The gift, made late in 2010, is the largest ever by the Chesapeake-based trust, which also has made major scholarship donations to the College of William and Mary, James Madison University, and the University of Virginia.

The trust is named for Harry Bramhall Gilbert, a former Navy officer and architect who died in 1982 while a resident of Norfolk. Retired attorney Stuart Glasser, of Chesapeake, administers the trust along with Robert Larson, of Henderson, Nev., who is the brother-in-law of its namesake.

Glasser said he and Larson are confident Gilbert “would wholeheartedly approve of our decision to establish this meritorious scholarship fund at Virginia Tech.”

The trust endowed more for the scholarship at Virginia Tech than at other universities because a greater number of Chesapeake students tends to enroll there each year, Glasser said.

Chesapeake Public Schools alumni can qualify for a one-year scholarship if they have at least a 3.4 grade point average after earning 90 or more Virginia Tech credit hours. There are several limitations on who is eligible – transfer students and students working toward a second degree are not, for example. Students need not demonstrate financial need in order to qualify for the scholarship.

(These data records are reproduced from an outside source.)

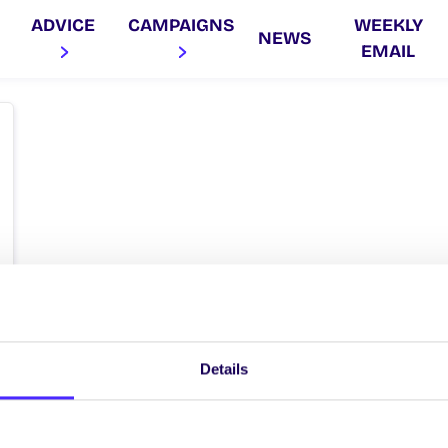
ADVICE
CAMPAIGNS
WEEKLY
NEWS
EMAIL
Details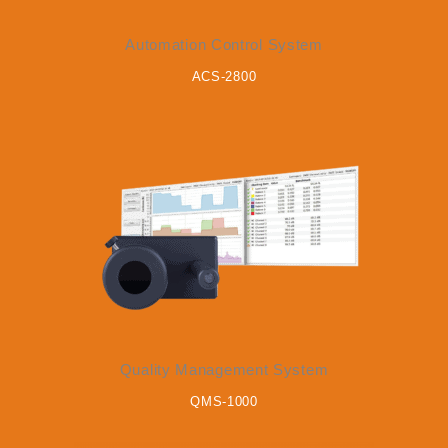
Automation Control System
ACS-2800
Quality Management System
QMS-1000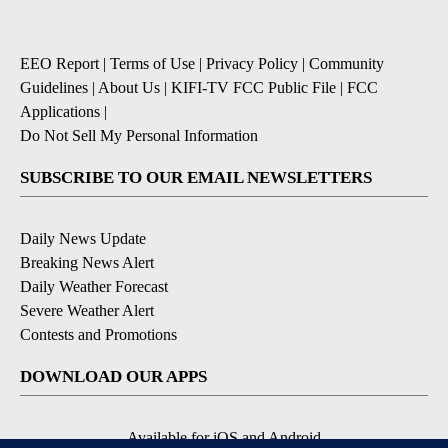
EEO Report
|
Terms of Use
|
Privacy Policy
|
Community
Guidelines
|
About Us
|
KIFI-TV FCC Public File
|
FCC
Applications
|
Do Not Sell My Personal Information
SUBSCRIBE TO OUR EMAIL NEWSLETTERS
Daily News Update
Breaking News Alert
Daily Weather Forecast
Severe Weather Alert
Contests and Promotions
DOWNLOAD OUR APPS
Available for iOS and Android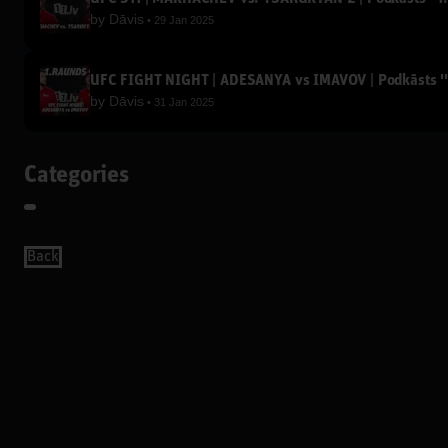
by
Dāvis
29 Jan 2025
UFC FIGHT NIGHT | ADESANYA vs IMAVOV | Podkāsts '
by
Dāvis
31 Jan 2025
Categories
Back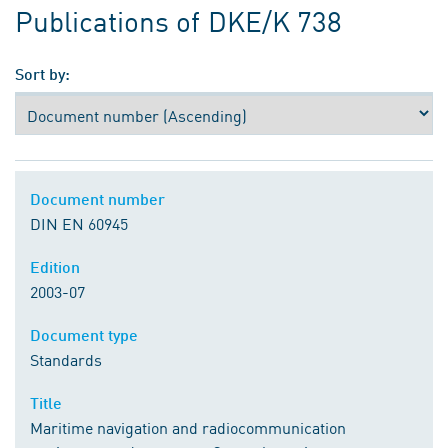
Publications of DKE/K 738
Sort by:
Document number
DIN EN 60945
Edition
2003-07
Document type
Standards
Title
Maritime navigation and radiocommunication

“Amid the continuously rising cost of college tuition and fees, even middle income families, especially those with more than one child, are finding the cost of a college education a significant financial burden,” Glasser said. “We are delighted that the Virginia Tech Foundation has accepted the management and the administration of the Harry Bramhall Gilbert Meritorious Scholarship … to help ease this financial burden for Chesapeake families.”

The first scholarships under the program are expected to be issued in August 2011. The scholarship is structured so that a percentage of its market value will be divided equally among qualifying students each year.

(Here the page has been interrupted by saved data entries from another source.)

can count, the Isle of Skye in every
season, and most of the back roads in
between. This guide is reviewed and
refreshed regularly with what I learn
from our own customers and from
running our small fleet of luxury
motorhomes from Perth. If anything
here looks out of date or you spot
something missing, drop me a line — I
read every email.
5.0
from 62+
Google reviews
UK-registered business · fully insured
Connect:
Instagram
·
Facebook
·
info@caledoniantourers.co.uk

Based on patterns of enrollment and achievement at Virginia Tech by students from the Chesapeake school division over the past few years, approximately 40 students are expected to qualify for scholarships, said Glasser.

Chesapeake Public Schools Assistant Superintendent for Curriculum and Instruction Patricia Powers called the scholarship “a truly extraordinary opportunity for our Chesapeake students.”

Powers also said: “We are most grateful to Mr. Glasser and to the Harry Bramhall Gilbert Charitable Trust for this generous educational gift. I think we know that the gift of education is one that lasts a lifetime and certainly is one that is going to be most appreciated.”

Dedicated to its motto, Ut Prosim (That I May Serve), Virginia Tech takes a hands-on, engaging approach to education, preparing scholars to be leaders in their fields and communities. As the commonwealth’s most comprehensive university and its leading research institution, Virginia Tech offers 240 undergraduate and graduate degree programs to more than 31,000 students and manages a research portfolio of $513 million. The university fulfills its land-grant mission of transforming knowledge to practice through technological leadership and by fueling economic growth and job creation locally, regionally, and across Virginia.